**About this exercise**
Print out the records that follow, exactly and completely.

**Records provided**
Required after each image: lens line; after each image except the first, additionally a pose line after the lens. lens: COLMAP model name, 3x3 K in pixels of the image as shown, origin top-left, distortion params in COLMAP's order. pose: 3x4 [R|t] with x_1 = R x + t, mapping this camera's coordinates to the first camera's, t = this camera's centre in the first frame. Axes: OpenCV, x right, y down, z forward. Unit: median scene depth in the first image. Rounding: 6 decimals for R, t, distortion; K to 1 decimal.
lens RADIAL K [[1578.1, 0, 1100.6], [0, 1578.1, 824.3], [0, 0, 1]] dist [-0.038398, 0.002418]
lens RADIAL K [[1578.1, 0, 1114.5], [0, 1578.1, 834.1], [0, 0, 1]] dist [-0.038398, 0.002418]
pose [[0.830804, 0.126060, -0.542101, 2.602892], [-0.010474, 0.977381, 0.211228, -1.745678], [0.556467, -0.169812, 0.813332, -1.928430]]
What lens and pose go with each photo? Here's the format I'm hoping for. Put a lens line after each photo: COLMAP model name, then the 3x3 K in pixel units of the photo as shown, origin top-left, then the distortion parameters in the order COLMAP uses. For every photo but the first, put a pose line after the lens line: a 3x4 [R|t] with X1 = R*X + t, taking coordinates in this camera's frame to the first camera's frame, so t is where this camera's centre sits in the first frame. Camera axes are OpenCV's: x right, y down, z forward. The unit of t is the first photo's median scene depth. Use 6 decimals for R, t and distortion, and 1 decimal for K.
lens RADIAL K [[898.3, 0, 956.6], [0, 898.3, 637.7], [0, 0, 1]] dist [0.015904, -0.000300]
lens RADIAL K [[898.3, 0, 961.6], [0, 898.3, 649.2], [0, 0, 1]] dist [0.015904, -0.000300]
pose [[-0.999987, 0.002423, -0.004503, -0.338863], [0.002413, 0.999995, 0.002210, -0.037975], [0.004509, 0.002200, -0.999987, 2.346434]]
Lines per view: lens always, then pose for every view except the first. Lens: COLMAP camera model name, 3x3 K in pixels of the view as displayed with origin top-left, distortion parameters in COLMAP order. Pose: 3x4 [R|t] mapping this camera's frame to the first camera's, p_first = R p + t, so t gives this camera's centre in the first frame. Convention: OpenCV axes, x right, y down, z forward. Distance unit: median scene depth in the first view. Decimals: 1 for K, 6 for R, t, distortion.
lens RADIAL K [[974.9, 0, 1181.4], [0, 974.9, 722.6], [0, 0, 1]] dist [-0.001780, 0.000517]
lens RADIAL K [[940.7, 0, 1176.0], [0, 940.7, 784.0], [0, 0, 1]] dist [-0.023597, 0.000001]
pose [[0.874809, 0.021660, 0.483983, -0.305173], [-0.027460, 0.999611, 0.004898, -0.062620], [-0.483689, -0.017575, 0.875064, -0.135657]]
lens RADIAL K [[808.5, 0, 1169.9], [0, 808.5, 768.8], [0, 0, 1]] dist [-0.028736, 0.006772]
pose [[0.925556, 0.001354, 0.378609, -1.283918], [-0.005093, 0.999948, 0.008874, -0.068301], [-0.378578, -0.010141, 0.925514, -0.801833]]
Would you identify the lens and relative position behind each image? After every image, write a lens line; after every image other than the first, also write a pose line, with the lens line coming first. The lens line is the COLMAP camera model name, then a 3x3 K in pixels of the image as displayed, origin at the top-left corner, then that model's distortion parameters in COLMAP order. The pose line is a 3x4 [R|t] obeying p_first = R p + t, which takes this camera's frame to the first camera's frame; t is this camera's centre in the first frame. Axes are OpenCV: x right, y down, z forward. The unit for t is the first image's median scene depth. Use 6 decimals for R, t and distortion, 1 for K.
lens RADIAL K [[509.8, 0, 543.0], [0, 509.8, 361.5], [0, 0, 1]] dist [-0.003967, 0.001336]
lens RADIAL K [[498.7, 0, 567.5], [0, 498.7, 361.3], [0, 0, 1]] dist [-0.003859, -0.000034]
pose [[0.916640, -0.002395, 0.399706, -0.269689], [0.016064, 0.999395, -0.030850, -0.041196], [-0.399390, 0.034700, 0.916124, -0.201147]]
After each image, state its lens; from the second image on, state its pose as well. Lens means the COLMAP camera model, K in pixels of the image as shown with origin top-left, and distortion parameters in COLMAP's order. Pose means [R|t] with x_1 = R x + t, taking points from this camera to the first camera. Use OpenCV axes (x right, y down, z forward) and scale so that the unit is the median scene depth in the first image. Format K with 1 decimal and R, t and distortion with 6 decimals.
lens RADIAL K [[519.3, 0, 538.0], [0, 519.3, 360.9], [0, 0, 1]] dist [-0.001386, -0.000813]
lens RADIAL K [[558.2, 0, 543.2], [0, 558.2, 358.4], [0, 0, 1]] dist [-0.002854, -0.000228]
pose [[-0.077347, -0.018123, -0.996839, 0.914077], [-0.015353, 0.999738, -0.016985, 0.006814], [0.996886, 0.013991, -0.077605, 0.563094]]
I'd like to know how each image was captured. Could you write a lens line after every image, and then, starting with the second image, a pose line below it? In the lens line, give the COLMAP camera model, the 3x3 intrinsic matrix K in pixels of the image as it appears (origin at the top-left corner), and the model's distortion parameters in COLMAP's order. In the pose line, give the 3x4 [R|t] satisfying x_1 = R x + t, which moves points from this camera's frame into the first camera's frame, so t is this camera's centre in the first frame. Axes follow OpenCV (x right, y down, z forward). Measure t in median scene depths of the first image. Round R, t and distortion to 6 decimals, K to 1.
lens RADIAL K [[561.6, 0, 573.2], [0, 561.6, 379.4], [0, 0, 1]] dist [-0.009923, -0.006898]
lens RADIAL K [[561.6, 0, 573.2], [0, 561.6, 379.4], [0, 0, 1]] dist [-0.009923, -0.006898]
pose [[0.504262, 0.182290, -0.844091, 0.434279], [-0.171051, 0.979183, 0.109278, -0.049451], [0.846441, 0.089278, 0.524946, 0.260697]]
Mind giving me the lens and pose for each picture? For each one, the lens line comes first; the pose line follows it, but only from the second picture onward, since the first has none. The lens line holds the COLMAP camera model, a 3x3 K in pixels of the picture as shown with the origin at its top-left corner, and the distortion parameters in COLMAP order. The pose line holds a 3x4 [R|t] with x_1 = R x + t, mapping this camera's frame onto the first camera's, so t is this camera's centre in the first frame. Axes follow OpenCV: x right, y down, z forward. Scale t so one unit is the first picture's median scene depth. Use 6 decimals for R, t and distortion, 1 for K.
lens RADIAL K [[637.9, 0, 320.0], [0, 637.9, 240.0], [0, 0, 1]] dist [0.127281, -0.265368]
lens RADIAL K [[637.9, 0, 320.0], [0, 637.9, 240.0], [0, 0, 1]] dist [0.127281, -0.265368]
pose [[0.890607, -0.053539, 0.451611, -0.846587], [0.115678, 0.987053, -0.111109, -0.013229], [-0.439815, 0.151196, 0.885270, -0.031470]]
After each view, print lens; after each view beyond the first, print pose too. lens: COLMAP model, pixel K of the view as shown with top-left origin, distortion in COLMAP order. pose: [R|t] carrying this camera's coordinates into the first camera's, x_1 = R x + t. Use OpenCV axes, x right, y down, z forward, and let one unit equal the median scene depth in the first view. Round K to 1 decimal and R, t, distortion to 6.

**Solved exercise**
Required after each image: lens line; after each image except the first, additionally a pose line after the lens. lens: COLMAP model name, 3x3 K in pixels of the image as shown, origin top-left, distortion params in COLMAP's order. pose: 3x4 [R|t] with x_1 = R x + t, mapping this camera's coordinates to the first camera's, t = this camera's centre in the first frame. Axes: OpenCV, x right, y down, z forward. Unit: median scene depth in the first image. Rounding: 6 decimals for R, t, distortion; K to 1 decimal.
lens RADIAL K [[1578.1, 0, 1100.6], [0, 1578.1, 824.3], [0, 0, 1]] dist [-0.038398, 0.002418]
lens RADIAL K [[1578.1, 0, 1114.5], [0, 1578.1, 834.1], [0, 0, 1]] dist [-0.038398, 0.002418]
pose [[0.830804, 0.126060, -0.542101, 2.602892], [-0.010474, 0.977381, 0.211228, -1.745678], [0.556467, -0.169812, 0.813332, -1.928430]]
What lens and pose go with each photo? Here's the format I'm hoping for. Put a lens line after each photo: COLMAP model name, then the 3x3 K in pixel units of the photo as shown, origin top-left, then the distortion parameters in the order COLMAP uses. For every photo but the first, put a pose line after the lens line: a 3x4 [R|t] with X1 = R*X + t, taking coordinates in this camera's frame to the first camera's frame, so t is where this camera's centre sits in the first frame. Camera axes are OpenCV's: x right, y down, z forward. The unit of t is the first photo's median scene depth. Use 6 decimals for R, t and distortion, and 1 decimal for K.
lens RADIAL K [[898.3, 0, 956.6], [0, 898.3, 637.7], [0, 0, 1]] dist [0.015904, -0.000300]
lens RADIAL K [[898.3, 0, 961.6], [0, 898.3, 649.2], [0, 0, 1]] dist [0.015904, -0.000300]
pose [[-0.999987, 0.002423, -0.004503, -0.338863], [0.002413, 0.999995, 0.002210, -0.037975], [0.004509, 0.002200, -0.999987, 2.346434]]
Lines per view: lens always, then pose for every view except the first. Lens: COLMAP camera model name, 3x3 K in pixels of the view as displayed with origin top-left, distortion parameters in COLMAP order. Pose: 3x4 [R|t] mapping this camera's frame to the first camera's, p_first = R p + t, so t gives this camera's centre in the first frame. Convention: OpenCV axes, x right, y down, z forward. Distance unit: median scene depth in the first view. Decimals: 1 for K, 6 for R, t, distortion.
lens RADIAL K [[974.9, 0, 1181.4], [0, 974.9, 722.6], [0, 0, 1]] dist [-0.001780, 0.000517]
lens RADIAL K [[940.7, 0, 1176.0], [0, 940.7, 784.0], [0, 0, 1]] dist [-0.023597, 0.000001]
pose [[0.874809, 0.021660, 0.483983, -0.305173], [-0.027460, 0.999611, 0.004898, -0.062620], [-0.483689, -0.017575, 0.875064, -0.135657]]
lens RADIAL K [[808.5, 0, 1169.9], [0, 808.5, 768.8], [0, 0, 1]] dist [-0.028736, 0.006772]
pose [[0.925556, 0.001354, 0.378609, -1.283918], [-0.005093, 0.999948, 0.008874, -0.068301], [-0.378578, -0.010141, 0.925514, -0.801833]]
Would you identify the lens and relative position behind each image? After every image, write a lens line; after every image other than the first, also write a pose line, with the lens line coming first. The lens line is the COLMAP camera model name, then a 3x3 K in pixels of the image as displayed, origin at the top-left corner, then that model's distortion parameters in COLMAP order. The pose line is a 3x4 [R|t] obeying p_first = R p + t, which takes this camera's frame to the first camera's frame; t is this camera's centre in the first frame. Axes are OpenCV: x right, y down, z forward. The unit for t is the first image's median scene depth. Use 6 decimals for R, t and distortion, 1 for K.
lens RADIAL K [[509.8, 0, 543.0], [0, 509.8, 361.5], [0, 0, 1]] dist [-0.003967, 0.001336]
lens RADIAL K [[498.7, 0, 567.5], [0, 498.7, 361.3], [0, 0, 1]] dist [-0.003859, -0.000034]
pose [[0.916640, -0.002395, 0.399706, -0.269689], [0.016064, 0.999395, -0.030850, -0.041196], [-0.399390, 0.034700, 0.916124, -0.201147]]
After each image, state its lens; from the second image on, state its pose as well. Lens means the COLMAP camera model, K in pixels of the image as shown with origin top-left, and distortion parameters in COLMAP's order. Pose means [R|t] with x_1 = R x + t, taking points from this camera to the first camera. Use OpenCV axes (x right, y down, z forward) and scale so that the unit is the median scene depth in the first image. Format K with 1 decimal and R, t and distortion with 6 decimals.
lens RADIAL K [[519.3, 0, 538.0], [0, 519.3, 360.9], [0, 0, 1]] dist [-0.001386, -0.000813]
lens RADIAL K [[558.2, 0, 543.2], [0, 558.2, 358.4], [0, 0, 1]] dist [-0.002854, -0.000228]
pose [[-0.077347, -0.018123, -0.996839, 0.914077], [-0.015353, 0.999738, -0.016985, 0.006814], [0.996886, 0.013991, -0.077605, 0.563094]]
I'd like to know how each image was captured. Could you write a lens line after every image, and then, starting with the second image, a pose line below it? In the lens line, give the COLMAP camera model, the 3x3 intrinsic matrix K in pixels of the image as it appears (origin at the top-left corner), and the model's distortion parameters in COLMAP's order. In the pose line, give the 3x4 [R|t] satisfying x_1 = R x + t, which moves points from this camera's frame into the first camera's frame, so t is this camera's centre in the first frame. Axes follow OpenCV (x right, y down, z forward). Measure t in median scene depths of the first image. Round R, t and distortion to 6 decimals, K to 1.
lens RADIAL K [[561.6, 0, 573.2], [0, 561.6, 379.4], [0, 0, 1]] dist [-0.009923, -0.006898]
lens RADIAL K [[561.6, 0, 573.2], [0, 561.6, 379.4], [0, 0, 1]] dist [-0.009923, -0.006898]
pose [[0.504262, 0.182290, -0.844091, 0.434279], [-0.171051, 0.979183, 0.109278, -0.049451], [0.846441, 0.089278, 0.524946, 0.260697]]
Mind giving me the lens and pose for each picture? For each one, the lens line comes first; the pose line follows it, but only from the second picture onward, since the first has none. The lens line holds the COLMAP camera model, a 3x3 K in pixels of the picture as shown with the origin at its top-left corner, and the distortion parameters in COLMAP order. The pose line holds a 3x4 [R|t] with x_1 = R x + t, mapping this camera's frame onto the first camera's, so t is this camera's centre in the first frame. Axes follow OpenCV: x right, y down, z forward. Scale t so one unit is the first picture's median scene depth. Use 6 decimals for R, t and distortion, 1 for K.
lens RADIAL K [[637.9, 0, 320.0], [0, 637.9, 240.0], [0, 0, 1]] dist [0.127281, -0.265368]
lens RADIAL K [[637.9, 0, 320.0], [0, 637.9, 240.0], [0, 0, 1]] dist [0.127281, -0.265368]
pose [[0.890607, -0.053539, 0.451611, -0.846587], [0.115678, 0.987053, -0.111109, -0.013229], [-0.439815, 0.151196, 0.885270, -0.031470]]
After each view, print lens; after each view beyond the first, print pose too. lens: COLMAP model, pixel K of the view as shown with top-left origin, distortion in COLMAP order. pose: [R|t] carrying this camera's coordinates into the first camera's, x_1 = R x + t. Use OpenCV axes, x right, y down, z forward, and let one unit equal the median scene depth in the first view. Round K to 1 decimal and R, t, distortion to 6.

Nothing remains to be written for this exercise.